Même si c'était parce que je me trouve grosse que je refuse d'être en maillot de bain, au nom de quoi ça concerne quelqu'un d'autre que moi (et mon thérapeute admettons). Au nom de quoi mon rapport à mon corps est un objet banal de discussion, comme si on n'était pas en train de marcher sur le pied de mon intimité? Au nom de quoi on me fait la leçon? Au nom du sens commun: tout le monde sait que c'est par l'amour de soi qu'on s'épanouit dans la vie. Et les gens veulent mon bien. Malgré moi, parfois.
Et après, j'ai pensé à ces femmes qui décident de ne pas allaiter. Peu importe leurs raisons. À ces femmes qui refusent la pression du milieu, de la famille, du système de santé. La pression publique qui, pour le bien de leur enfant, veut leur imposer, avec leur corps, un comportement. (Et comprenez-moi, je rêve d'allaiter un jour... Mais qui suis-je exactement pour juger une femme qui ne se sent pas capable ou qui n'en a pas envie?) J'ai pensé à ces femmes et je me suis demandé si j'avais rêvé ou si on s'était bien battue, toutes ces années, pour avoir la liberté de faire ce qu'on veut de nos corps.
À quel moment avons-nous commencé à faire de tout combat un agrégé de culpabilisation pour l'individu (fumeur, gros, maquillé, propriétaire d'une voiture, etc.)? Au moment, je suppose, où l'analyse des phénomènes collectifs c'est intéressé davantage à la psychopop qu'à la sociologie. La psychopop, par nature, crée recette et catégorie. Dans ce cas l'équation est simple: maquillage = artificialité.
Ne vous méprenez pas, je comprends bien que cette journée sans maquillage vise à remettre en question un modèle standardisé de la femme. Mais pourquoi il faut un standard pour répondre au standard? Pourquoi, notre seule réponse aux rangs serrés de la société, c'est de se placer en rang... en sens opposé?

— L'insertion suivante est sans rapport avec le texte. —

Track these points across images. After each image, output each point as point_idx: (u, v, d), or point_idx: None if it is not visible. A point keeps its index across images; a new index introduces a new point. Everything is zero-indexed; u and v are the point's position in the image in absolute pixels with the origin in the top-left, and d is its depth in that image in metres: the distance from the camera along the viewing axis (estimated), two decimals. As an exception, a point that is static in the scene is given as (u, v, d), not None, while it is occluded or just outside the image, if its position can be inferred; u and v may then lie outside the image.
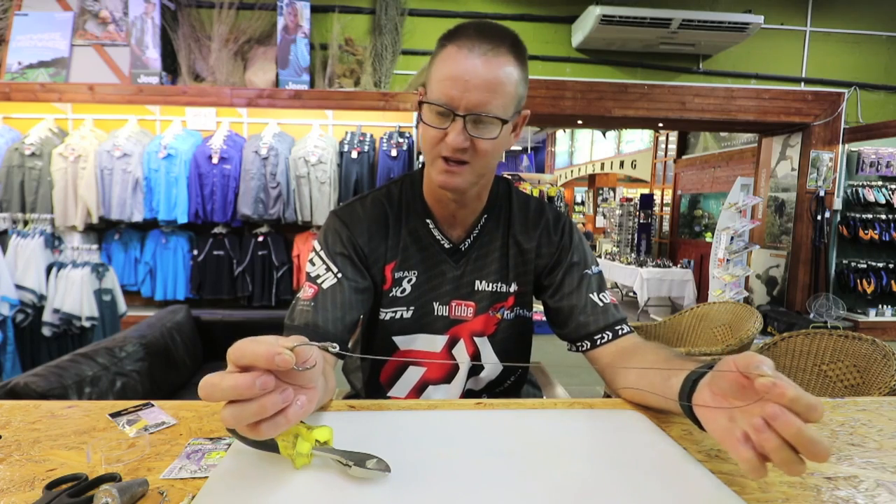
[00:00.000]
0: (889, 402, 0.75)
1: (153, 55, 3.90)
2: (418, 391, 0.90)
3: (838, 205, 4.73)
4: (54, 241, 2.73)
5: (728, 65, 4.60)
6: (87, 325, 2.56)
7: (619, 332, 0.83)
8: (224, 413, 0.40)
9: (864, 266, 4.81)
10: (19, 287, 2.49)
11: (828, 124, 4.62)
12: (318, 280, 0.80)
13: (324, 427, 0.51)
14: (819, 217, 4.63)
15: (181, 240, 3.91)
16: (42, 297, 2.55)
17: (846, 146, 4.68)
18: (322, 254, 0.82)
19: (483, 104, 0.70)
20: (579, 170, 11.78)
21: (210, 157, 3.69)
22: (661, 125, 5.49)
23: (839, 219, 4.77)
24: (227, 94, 3.84)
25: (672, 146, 7.81)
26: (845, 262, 4.85)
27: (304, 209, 3.81)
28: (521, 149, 14.17)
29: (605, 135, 10.27)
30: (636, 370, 0.71)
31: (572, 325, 0.85)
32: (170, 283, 3.89)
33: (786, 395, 0.41)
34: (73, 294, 2.52)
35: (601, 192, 12.61)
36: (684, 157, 7.54)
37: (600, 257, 7.21)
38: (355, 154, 3.84)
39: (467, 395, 0.92)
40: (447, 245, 0.87)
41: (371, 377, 0.93)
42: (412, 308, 0.87)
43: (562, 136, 12.73)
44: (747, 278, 5.09)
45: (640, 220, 7.78)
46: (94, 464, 0.52)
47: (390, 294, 0.86)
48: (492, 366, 0.90)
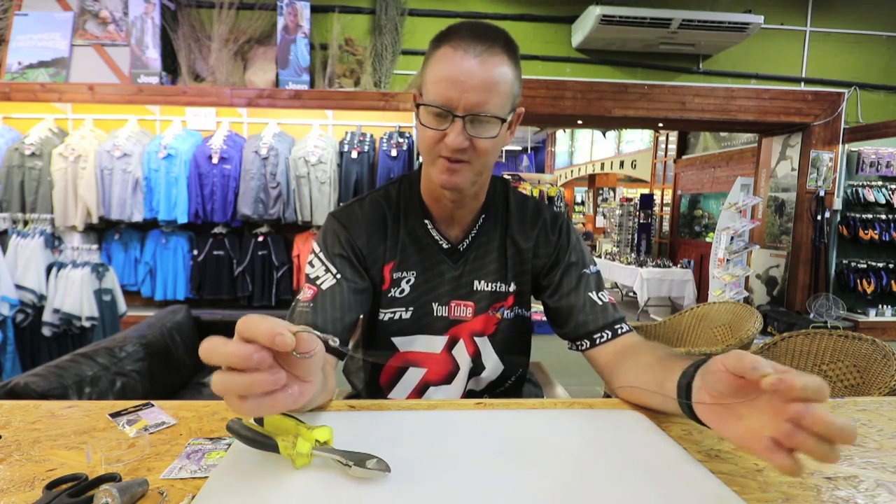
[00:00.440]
0: (889, 402, 0.75)
1: (153, 55, 3.90)
2: (419, 392, 0.90)
3: (838, 205, 4.72)
4: (54, 241, 2.73)
5: (728, 65, 4.60)
6: (87, 325, 2.56)
7: (619, 332, 0.83)
8: (215, 377, 0.41)
9: (864, 266, 4.81)
10: (19, 287, 2.49)
11: (828, 124, 4.61)
12: (318, 281, 0.80)
13: (324, 427, 0.51)
14: (819, 217, 4.63)
15: (181, 240, 3.91)
16: (42, 297, 2.55)
17: (846, 146, 4.67)
18: (321, 255, 0.82)
19: (481, 104, 0.70)
20: (579, 170, 11.78)
21: (210, 157, 3.69)
22: (661, 125, 5.48)
23: (839, 219, 4.77)
24: (227, 94, 3.84)
25: (672, 146, 7.81)
26: (845, 262, 4.84)
27: (304, 209, 3.81)
28: (521, 149, 14.18)
29: (605, 135, 10.27)
30: (634, 371, 0.71)
31: (572, 324, 0.86)
32: (170, 283, 3.89)
33: (795, 388, 0.41)
34: (73, 294, 2.52)
35: (601, 192, 12.61)
36: (684, 157, 7.53)
37: (600, 257, 7.21)
38: (355, 154, 3.84)
39: (468, 396, 0.92)
40: (445, 245, 0.87)
41: (371, 379, 0.93)
42: (411, 309, 0.87)
43: (562, 136, 12.73)
44: (747, 278, 5.09)
45: (640, 220, 7.77)
46: (94, 464, 0.52)
47: (389, 294, 0.86)
48: (492, 366, 0.90)
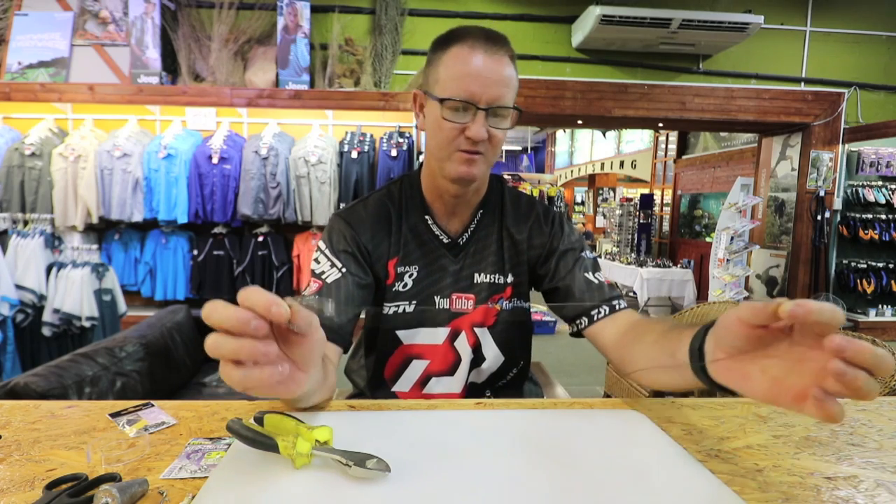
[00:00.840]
0: (889, 402, 0.75)
1: (153, 55, 3.90)
2: (422, 384, 0.92)
3: (838, 205, 4.72)
4: (54, 241, 2.73)
5: (728, 65, 4.60)
6: (87, 325, 2.56)
7: (616, 307, 0.84)
8: (208, 338, 0.41)
9: (864, 266, 4.80)
10: (19, 287, 2.49)
11: (828, 124, 4.61)
12: (323, 276, 0.84)
13: (324, 427, 0.51)
14: (819, 217, 4.63)
15: (181, 240, 3.91)
16: (42, 297, 2.55)
17: (846, 146, 4.67)
18: (327, 252, 0.86)
19: (500, 98, 0.77)
20: (579, 170, 11.78)
21: (210, 157, 3.69)
22: (661, 125, 5.48)
23: (839, 219, 4.76)
24: (227, 94, 3.84)
25: (672, 146, 7.81)
26: (845, 262, 4.84)
27: (304, 209, 3.81)
28: (521, 149, 14.18)
29: (605, 135, 10.27)
30: (642, 351, 0.70)
31: (570, 303, 0.88)
32: (170, 283, 3.89)
33: (812, 311, 0.39)
34: (73, 294, 2.52)
35: (601, 192, 12.61)
36: (684, 157, 7.53)
37: (600, 257, 7.21)
38: (355, 154, 3.84)
39: (470, 388, 0.94)
40: (446, 240, 0.91)
41: (375, 373, 0.95)
42: (414, 302, 0.89)
43: (562, 136, 12.74)
44: (747, 278, 5.09)
45: (640, 220, 7.77)
46: (94, 464, 0.52)
47: (393, 289, 0.89)
48: (493, 356, 0.93)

Allez brebis, pour bien signifier qu'on en a marre de se faire bourrer le crâne, on va se teindre en noir. Toutes en même temps!
Être féministe c'est vouloir être libre. La liberté c'est avoir le choix. Si on est obligée ce n'est ni la liberté ni mon idée du féminisme (en passant aujourd'hui je me suis maquillée !!!!

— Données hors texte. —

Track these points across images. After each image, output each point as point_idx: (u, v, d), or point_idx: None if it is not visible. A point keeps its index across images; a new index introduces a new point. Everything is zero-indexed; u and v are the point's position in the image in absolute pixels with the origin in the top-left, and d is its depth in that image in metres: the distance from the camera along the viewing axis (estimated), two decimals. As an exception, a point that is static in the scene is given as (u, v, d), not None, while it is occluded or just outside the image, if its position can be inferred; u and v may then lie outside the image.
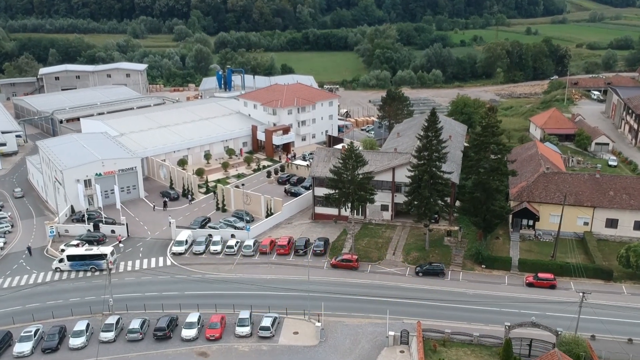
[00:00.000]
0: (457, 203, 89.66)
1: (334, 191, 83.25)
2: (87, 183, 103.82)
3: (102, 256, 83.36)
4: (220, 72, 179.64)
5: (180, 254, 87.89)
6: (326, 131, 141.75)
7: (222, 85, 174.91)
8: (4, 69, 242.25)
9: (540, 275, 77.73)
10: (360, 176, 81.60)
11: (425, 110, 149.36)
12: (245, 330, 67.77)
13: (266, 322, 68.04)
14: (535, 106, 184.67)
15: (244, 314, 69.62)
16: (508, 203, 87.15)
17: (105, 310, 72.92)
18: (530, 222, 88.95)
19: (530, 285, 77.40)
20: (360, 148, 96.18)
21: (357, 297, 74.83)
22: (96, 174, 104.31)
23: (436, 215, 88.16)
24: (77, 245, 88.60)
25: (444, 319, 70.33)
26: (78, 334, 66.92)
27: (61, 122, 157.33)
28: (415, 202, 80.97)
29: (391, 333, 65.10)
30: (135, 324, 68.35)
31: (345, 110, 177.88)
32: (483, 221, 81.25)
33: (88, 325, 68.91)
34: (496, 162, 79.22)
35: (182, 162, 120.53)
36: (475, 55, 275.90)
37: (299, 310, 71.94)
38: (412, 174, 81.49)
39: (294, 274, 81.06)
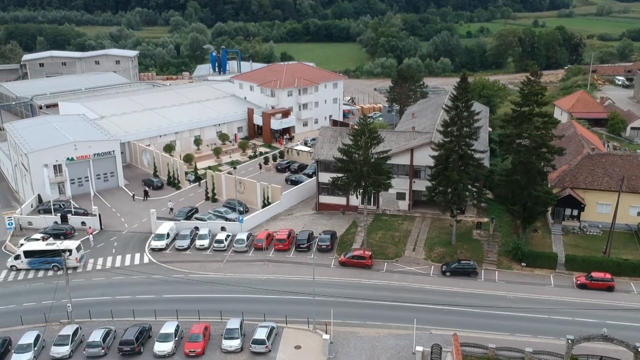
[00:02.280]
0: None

Rédigé par : Marie-Claire | 08/06/2011 à 22:34
Wow, vous m'enlevez les mots du clavier!
Rédigé par : Anne-Marie Beaudoin-Bégin | 09/06/2011 à 08:18
Bien d'accord avec cette "vraie" libération qui me fait d'ailleurs penser à ce que je me suis fait dire adolescente : Quand tu te révoltes vis à vis l'autorité c'est que tu en es justement pas libéré, puisque tu réagis vivement à ..." Disons que ça fait mal aux élans exutoires d'une adolescente, mais ça fait réfléchir. Ensuite, mûrir.
Pour le maquillage, juste pour badiner comme ça, et parler de moi (!) je me suis maquillée dans ma vie, les seules années où j'étais sur le marché de la séduction, que j'évalue à environ 3 ans sur 57. Depuis que je n'y suis pas, je me maquille quand on m'y oblige (tournages) ou quand une fantaisie me prend, juste pour voir, comme on se fait une poule au pot, une fois de temps en temps.

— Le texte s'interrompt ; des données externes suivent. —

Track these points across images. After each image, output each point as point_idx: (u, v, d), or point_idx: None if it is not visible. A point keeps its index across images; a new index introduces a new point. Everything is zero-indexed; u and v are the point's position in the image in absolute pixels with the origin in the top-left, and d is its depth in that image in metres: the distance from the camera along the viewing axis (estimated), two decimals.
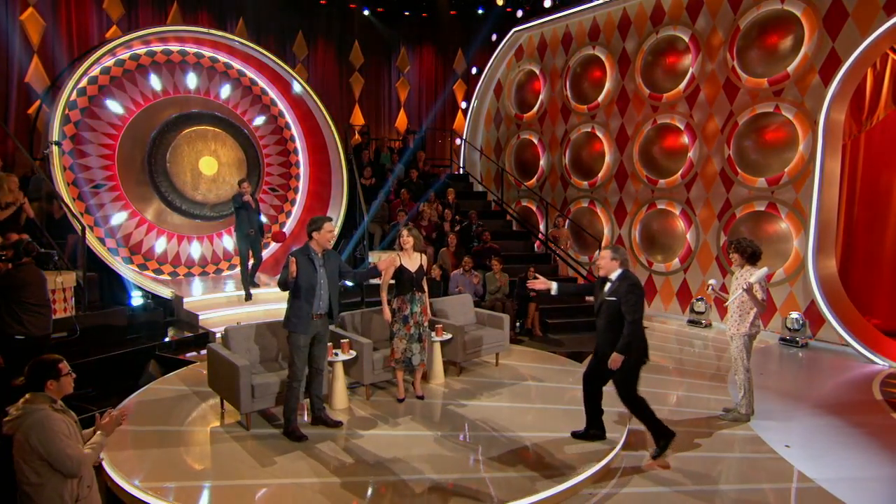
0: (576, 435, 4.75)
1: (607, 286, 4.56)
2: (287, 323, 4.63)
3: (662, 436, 4.61)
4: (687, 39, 9.65)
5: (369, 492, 3.91)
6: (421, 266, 5.40)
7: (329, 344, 5.30)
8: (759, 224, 8.86)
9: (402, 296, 5.34)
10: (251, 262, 8.54)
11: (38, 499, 2.64)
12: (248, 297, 8.43)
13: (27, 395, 2.79)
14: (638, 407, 4.59)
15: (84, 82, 8.70)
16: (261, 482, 3.98)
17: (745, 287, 5.19)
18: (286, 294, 4.67)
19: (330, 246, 4.77)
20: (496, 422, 5.04)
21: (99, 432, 2.97)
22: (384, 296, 5.36)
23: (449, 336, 6.07)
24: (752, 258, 5.31)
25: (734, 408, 5.59)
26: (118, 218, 9.08)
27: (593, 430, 4.76)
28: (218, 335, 7.45)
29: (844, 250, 9.01)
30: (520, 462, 4.33)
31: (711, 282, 5.70)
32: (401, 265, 5.31)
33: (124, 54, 9.11)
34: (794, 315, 8.28)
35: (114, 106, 9.04)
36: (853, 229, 9.22)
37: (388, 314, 5.37)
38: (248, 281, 8.48)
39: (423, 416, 5.22)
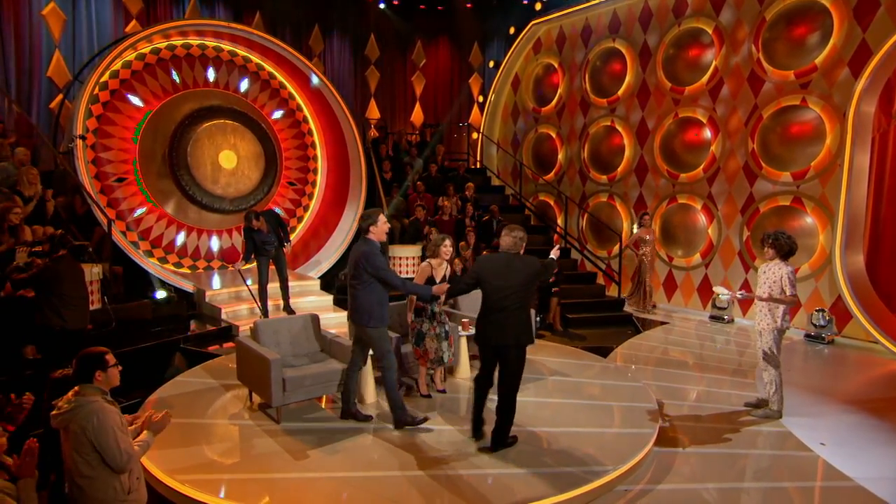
0: None
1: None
2: (372, 320, 4.57)
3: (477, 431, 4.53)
4: (710, 31, 9.53)
5: (402, 486, 3.90)
6: (445, 275, 5.33)
7: None
8: (784, 219, 8.76)
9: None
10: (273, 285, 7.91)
11: (92, 491, 2.65)
12: (265, 314, 7.73)
13: (76, 388, 2.80)
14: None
15: (106, 76, 8.73)
16: (296, 476, 3.99)
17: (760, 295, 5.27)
18: (312, 289, 4.67)
19: (385, 239, 4.72)
20: (523, 417, 4.99)
21: (147, 431, 2.98)
22: (411, 304, 5.33)
23: (474, 330, 6.03)
24: (788, 255, 5.26)
25: (757, 402, 5.56)
26: (139, 211, 9.12)
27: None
28: (242, 329, 7.49)
29: (871, 246, 8.87)
30: (550, 457, 4.30)
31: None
32: (431, 275, 5.25)
33: (145, 48, 9.13)
34: (821, 311, 8.19)
35: (135, 100, 9.07)
36: (881, 225, 9.07)
37: (410, 319, 5.33)
38: (266, 301, 7.79)
39: (450, 410, 5.20)
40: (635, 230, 10.09)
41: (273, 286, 7.92)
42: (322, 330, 5.48)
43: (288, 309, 7.90)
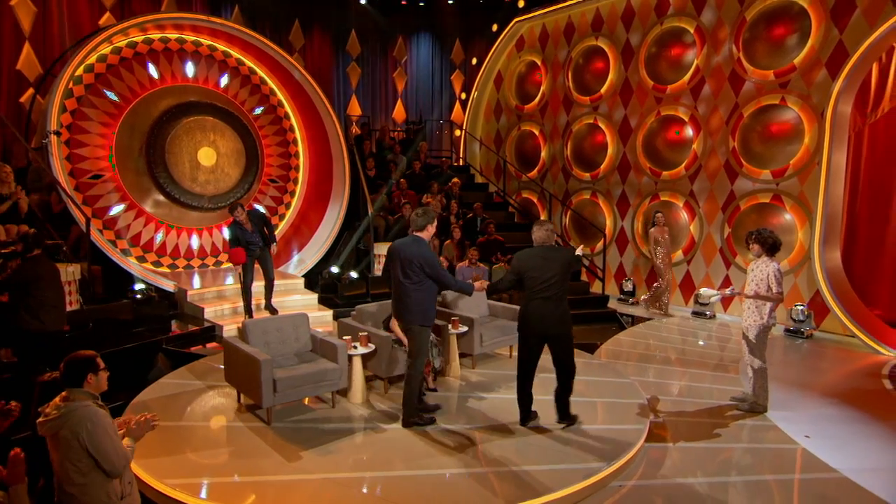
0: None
1: None
2: (420, 318, 4.58)
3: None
4: (692, 31, 9.66)
5: (396, 486, 3.88)
6: None
7: (348, 337, 5.28)
8: (764, 216, 8.93)
9: None
10: (258, 283, 7.78)
11: (85, 498, 2.57)
12: (249, 314, 7.64)
13: (65, 392, 2.71)
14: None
15: (80, 70, 8.50)
16: (290, 477, 3.93)
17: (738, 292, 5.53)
18: (296, 287, 4.63)
19: (428, 239, 4.70)
20: (513, 416, 5.02)
21: (127, 437, 2.90)
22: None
23: (465, 329, 6.04)
24: (773, 249, 5.35)
25: (743, 397, 5.66)
26: (116, 209, 8.90)
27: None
28: (226, 328, 7.37)
29: (847, 242, 9.11)
30: (542, 455, 4.32)
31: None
32: None
33: (121, 42, 8.90)
34: (800, 306, 8.38)
35: (111, 95, 8.84)
36: (855, 222, 9.33)
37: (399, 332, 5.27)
38: (250, 301, 7.65)
39: (443, 409, 5.18)
40: (651, 231, 9.51)
41: (258, 285, 7.80)
42: (311, 329, 5.41)
43: (270, 308, 7.79)
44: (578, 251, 5.18)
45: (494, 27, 13.18)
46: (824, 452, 4.67)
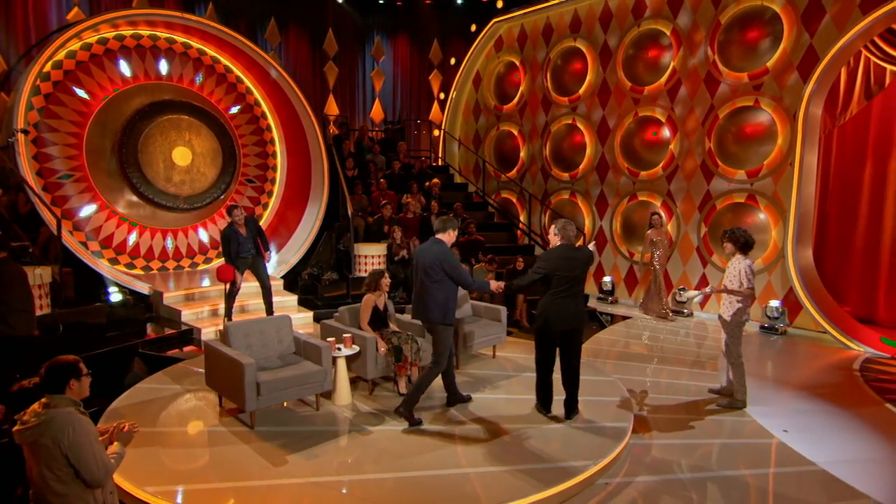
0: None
1: None
2: (445, 316, 4.78)
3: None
4: (669, 33, 9.82)
5: (380, 489, 3.85)
6: (385, 305, 5.72)
7: (332, 339, 5.24)
8: (739, 215, 9.12)
9: (377, 331, 5.56)
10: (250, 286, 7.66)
11: None
12: (229, 317, 7.40)
13: (45, 399, 2.63)
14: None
15: (48, 67, 8.25)
16: (275, 482, 3.88)
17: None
18: (275, 289, 4.63)
19: (451, 243, 4.97)
20: (502, 415, 5.04)
21: (117, 442, 2.83)
22: (368, 330, 5.51)
23: None
24: (745, 247, 5.51)
25: (720, 389, 5.85)
26: (87, 210, 8.67)
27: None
28: (204, 331, 7.24)
29: (818, 241, 9.37)
30: (528, 455, 4.34)
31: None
32: (375, 305, 5.57)
33: (91, 38, 8.67)
34: (774, 304, 8.58)
35: (81, 92, 8.61)
36: (826, 221, 9.60)
37: (383, 350, 5.41)
38: (231, 306, 7.47)
39: (428, 411, 5.17)
40: (648, 233, 9.39)
41: (247, 289, 7.64)
42: (294, 331, 5.34)
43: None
44: (591, 246, 5.51)
45: (473, 27, 13.23)
46: (802, 446, 4.80)
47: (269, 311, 7.59)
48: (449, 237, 4.89)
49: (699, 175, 9.59)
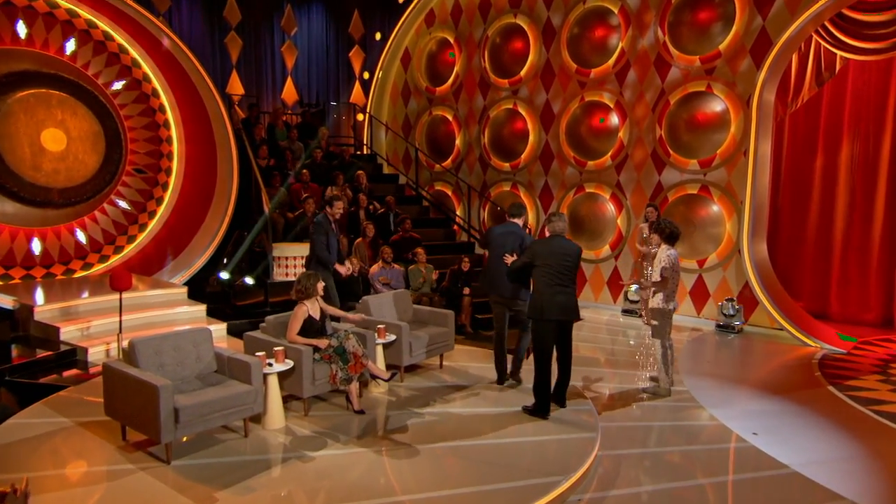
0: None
1: None
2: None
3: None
4: (616, 12, 10.23)
5: None
6: (319, 311, 5.61)
7: (261, 353, 5.08)
8: (692, 208, 9.67)
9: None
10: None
11: None
12: None
13: None
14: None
15: None
16: None
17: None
18: (178, 298, 4.44)
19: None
20: (459, 431, 5.07)
21: None
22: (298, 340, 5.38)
23: (393, 337, 5.99)
24: (670, 238, 6.26)
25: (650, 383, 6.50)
26: None
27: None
28: (92, 351, 6.80)
29: (770, 234, 10.08)
30: (496, 472, 4.39)
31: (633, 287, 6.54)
32: (309, 315, 5.46)
33: None
34: (730, 301, 9.15)
35: None
36: (778, 213, 10.36)
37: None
38: None
39: (373, 430, 5.11)
40: (641, 225, 9.29)
41: None
42: (215, 346, 5.12)
43: None
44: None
45: None
46: (773, 448, 5.14)
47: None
48: (523, 221, 6.22)
49: (650, 165, 10.07)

Sinon, ma peau respire le bonheur, sans couche ou beurre noir avec lesquels je finis par me barbouiller tellement j'oublie l'existence du mascara sur mes cils ! Quand je serai grande ... euh, ... vieille, je serai ridée, fripée, les paupières tombantes, les bajoues molles, mais mon homme m'aimera quand même. Si j'étais sur le marché de la séduction, il est possible que j'agirais autrement. Mais je n'en suis plus sûre.